*Assigned task:* Quote the records that follow in full, leaving the pictures out.
+++ Given entries
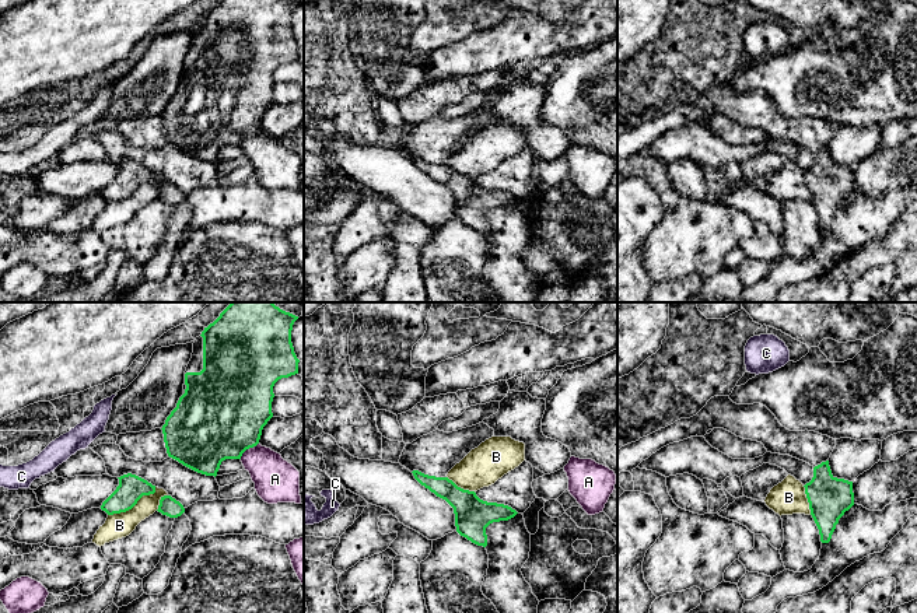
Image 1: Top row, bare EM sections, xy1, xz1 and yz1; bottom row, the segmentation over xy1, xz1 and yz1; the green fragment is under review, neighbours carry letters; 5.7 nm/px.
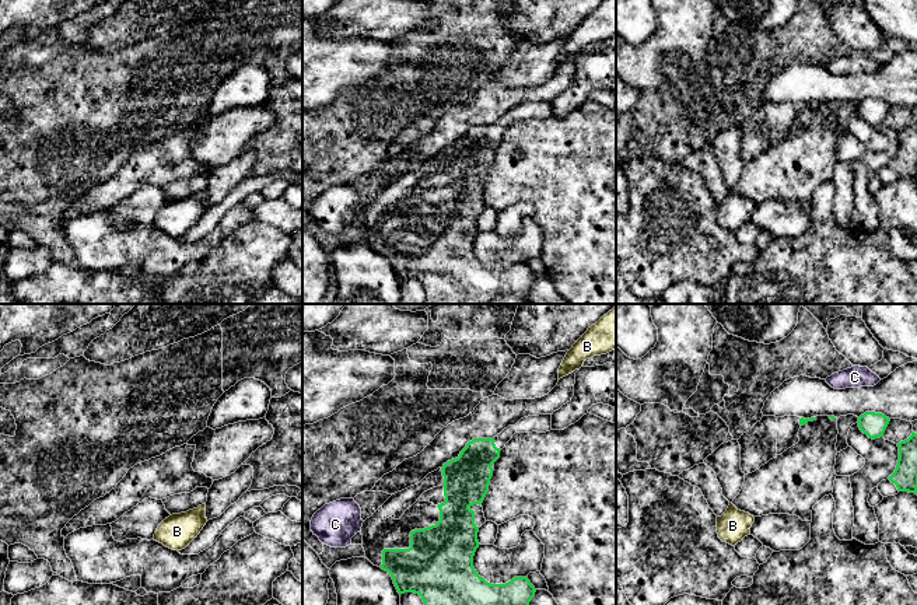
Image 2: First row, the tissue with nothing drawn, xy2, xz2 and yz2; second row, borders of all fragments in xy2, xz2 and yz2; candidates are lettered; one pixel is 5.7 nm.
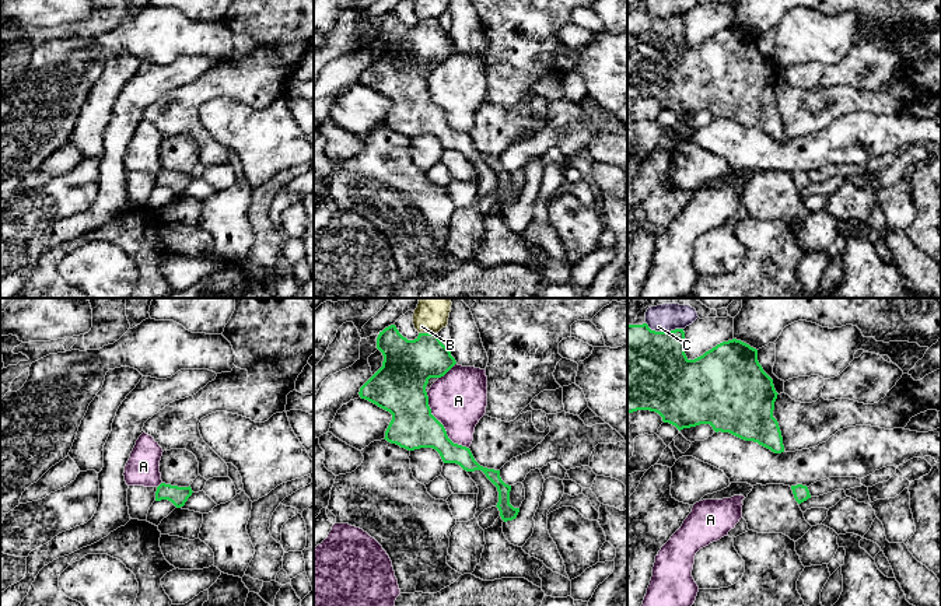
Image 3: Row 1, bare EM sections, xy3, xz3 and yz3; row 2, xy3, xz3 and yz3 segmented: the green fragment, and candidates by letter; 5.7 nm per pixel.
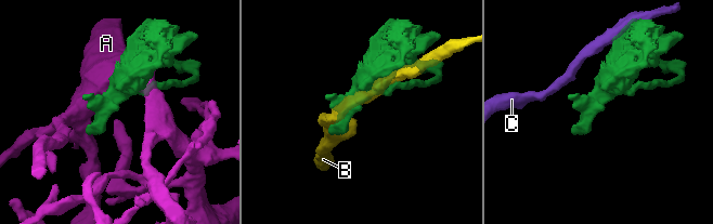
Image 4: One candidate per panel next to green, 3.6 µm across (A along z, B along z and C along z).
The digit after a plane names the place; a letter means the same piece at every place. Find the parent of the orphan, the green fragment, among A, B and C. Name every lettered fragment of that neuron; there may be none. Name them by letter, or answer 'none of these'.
none of these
++++++
*Result below:*
Image 1: Top row, bare EM sections, xy1, xz1 and yz1; bottom row, the segmentation over xy1, xz1 and yz1; the green fragment is under review, neighbours carry letters; 5.7 nm/px.
Image 2: First row, the tissue with nothing drawn, xy2, xz2 and yz2; second row, borders of all fragments in xy2, xz2 and yz2; candidates are lettered; one pixel is 5.7 nm.
Image 3: Row 1, bare EM sections, xy3, xz3 and yz3; row 2, xy3, xz3 and yz3 segmented: the green fragment, and candidates by letter; 5.7 nm per pixel.
Image 4: One candidate per panel next to green, 3.6 µm across (A along z, B along z and C along z).
The digit after a plane names the place; a letter means the same piece at every place. Find the parent of the orphan, the green fragment, among A, B and C. Name every lettered fragment of that neuron; there may be none. Name them by letter, or answer 'none of these'.
none of these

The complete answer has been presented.